Where Sammy Davis, Jr.’s second LP with Decca had been an attempt at a ‘concept album’ (at the time an idea in its infancy), Sammy’s third solo LP, Here’s Lookin’ At You, collected together a seemingly random bunch of overlooked recordings and unsuccessful single releases. The 12 cuts on this LP were recorded across 8 different sessions from September 1954 to January 1956.
The album, named after Sammy’s idol Humphrey Bogart’s famous film line, never amounts to much although it has some nice moments along the way. The primary issue is the song selection, which is something of a hodgepodge. All recordings feature orchestras directed by either Morty Stevens or Sy Oliver.
Released after Sammy had been on Broadway in Mr. Wonderful for 5 months, the album contains a couple of showstoppers from twenty-year-old movies – “The World Is Mine (Tonight)” from The Gay Desperado, and “Love (Your Magic Spell Is Everywhere)” from The Trespasser – as well as a couple of standards in the Gershwins’ “A Foggy Day”, and Hoagy Carmichael’s “The Nearness of You”.
A few novelty numbers are thrown in, including “In A Persian Market” (with then-recent lyrics by Hal David) and “Just One Of Those Things”, which sees Sammy wheeling out his Sinatra impression. While the timbre of his voice is somewhat off – Sammy could sound like Dean, but not Frank – at moments he nails Frank’s intonation, for example on ‘that our love aff-air … was too hot not to cool down’.
A further curiosity is “The Clown”, written by Paul Frees and Ruby Raksin, which is the lament of a secretly lonely socialite. This recording would see Sammy begin to mine a rich vein of territory that he would explore throughout his career. In 1960 he would suggest to the movie magazine Modern Screen that part of the joy of being with his then-girlfriend Joan Stuart was that “with this girl I could let go of the clown face I’ve had to wear all the time, the clown face people always expect me to wear”. Of course, the finale of the final episode of The Sammy Davis, Jr. Show in 1966 saw Sammy seated singing “What Kind of Fool Am I” dressed head to toe as … a circus clown.
|A1||10/3/1955||It Started All Over Again||2:46|
|A2||10/8/1955||She Always Knows||2:31|
|A3||16/9/1954||Love (Your Magic Spell Is Everywhere)||2:10|
|A4||14/7/1955||A Foggy Day||3:47|
|A6||10/8/1955||Just One Of Those Things||2:52|
|B1||10/3/1955||Don’t Let Her Go||2:58|
|B2||10/3/1955||Give A Fool A Chance||3:04|
|B3||2/5/1955||In A Persian Market||2:30|
|B4||13/7/1955||The Nearness Of You||3:40|
|B5||23/1/1956||The World Is Mine (Tonight)||3:13|
|B6||10/8/1955||Blues To End The Blues||3:16|
TOP TWO TRACKS
Blues To End The Blues: OK, so it’s no “The Birth of the Blues”, but it’s still a rousing conclusion to the album and is given a Morty Stevens arrangement in the same vein.

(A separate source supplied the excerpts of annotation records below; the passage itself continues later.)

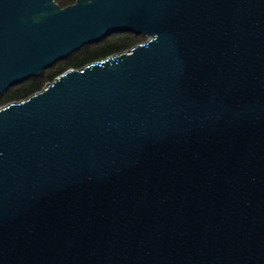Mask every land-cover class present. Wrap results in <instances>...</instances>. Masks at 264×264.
I'll return each instance as SVG.
<instances>
[{
  "label": "water",
  "instance_id": "obj_1",
  "mask_svg": "<svg viewBox=\"0 0 264 264\" xmlns=\"http://www.w3.org/2000/svg\"><path fill=\"white\" fill-rule=\"evenodd\" d=\"M0 264H264V0H0Z\"/></svg>",
  "mask_w": 264,
  "mask_h": 264
},
{
  "label": "trees",
  "instance_id": "obj_2",
  "mask_svg": "<svg viewBox=\"0 0 264 264\" xmlns=\"http://www.w3.org/2000/svg\"><path fill=\"white\" fill-rule=\"evenodd\" d=\"M56 1L61 6H64L73 0ZM145 38L146 37L142 34H135L131 31H123L111 33L99 41L85 44L64 58L57 60L51 66L43 69L39 75L29 77L28 79L9 86L0 94V104L11 100L25 98L30 93L41 88L46 81L51 80L55 75L68 67H80L94 59L126 49L135 43L144 40Z\"/></svg>",
  "mask_w": 264,
  "mask_h": 264
},
{
  "label": "flooded vegetation",
  "instance_id": "obj_3",
  "mask_svg": "<svg viewBox=\"0 0 264 264\" xmlns=\"http://www.w3.org/2000/svg\"><path fill=\"white\" fill-rule=\"evenodd\" d=\"M72 2H74V0L72 1ZM72 2H70V3H72ZM69 4V3H68ZM67 5V4H66Z\"/></svg>",
  "mask_w": 264,
  "mask_h": 264
},
{
  "label": "rangeland",
  "instance_id": "obj_4",
  "mask_svg": "<svg viewBox=\"0 0 264 264\" xmlns=\"http://www.w3.org/2000/svg\"><path fill=\"white\" fill-rule=\"evenodd\" d=\"M47 82V81H46Z\"/></svg>",
  "mask_w": 264,
  "mask_h": 264
}]
</instances>
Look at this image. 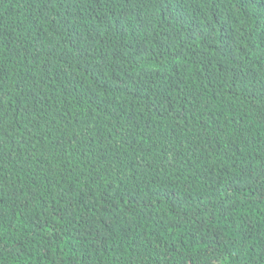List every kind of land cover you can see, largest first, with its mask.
Masks as SVG:
<instances>
[{
	"label": "trees",
	"instance_id": "1",
	"mask_svg": "<svg viewBox=\"0 0 264 264\" xmlns=\"http://www.w3.org/2000/svg\"><path fill=\"white\" fill-rule=\"evenodd\" d=\"M0 264H264V0H0Z\"/></svg>",
	"mask_w": 264,
	"mask_h": 264
}]
</instances>
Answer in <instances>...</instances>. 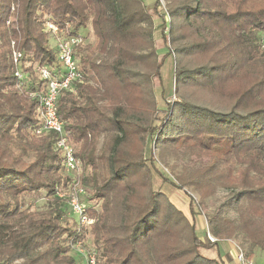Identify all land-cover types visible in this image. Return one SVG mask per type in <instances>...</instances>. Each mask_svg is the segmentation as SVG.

The Nearness of You: Sammy gives this one the laid back treatment, with some patter to start (“Here’s an oldie…”) and a small jazz combo for accompaniment. Sammy is still finding his way when he can’t just belt a number out.
Don’t Let Her Go: An inoffensive ballad, with a barely perceptible touch of swing. It’s given a trumpet-heavy arrangement featuring soloist Bobby Hackett, a veteran of the bands of Vic Schoen, Glenn Miller and Benny Goodman.
The Clown: A fascinating novelty piece which sees Sammy visit his insecurities in song. With the final words ‘oh a clown and fool am I’, Sammy foreshadows future success with this theme.
- Here’s Lookin’ At You has never received an official CD reissue. It can currently be purchased digitally on Amazon.
- All tracks appear on the two multi-disc sets below, both unofficial European releases.
- Several tracks from the LP have appeared on various compilation CDs through the years.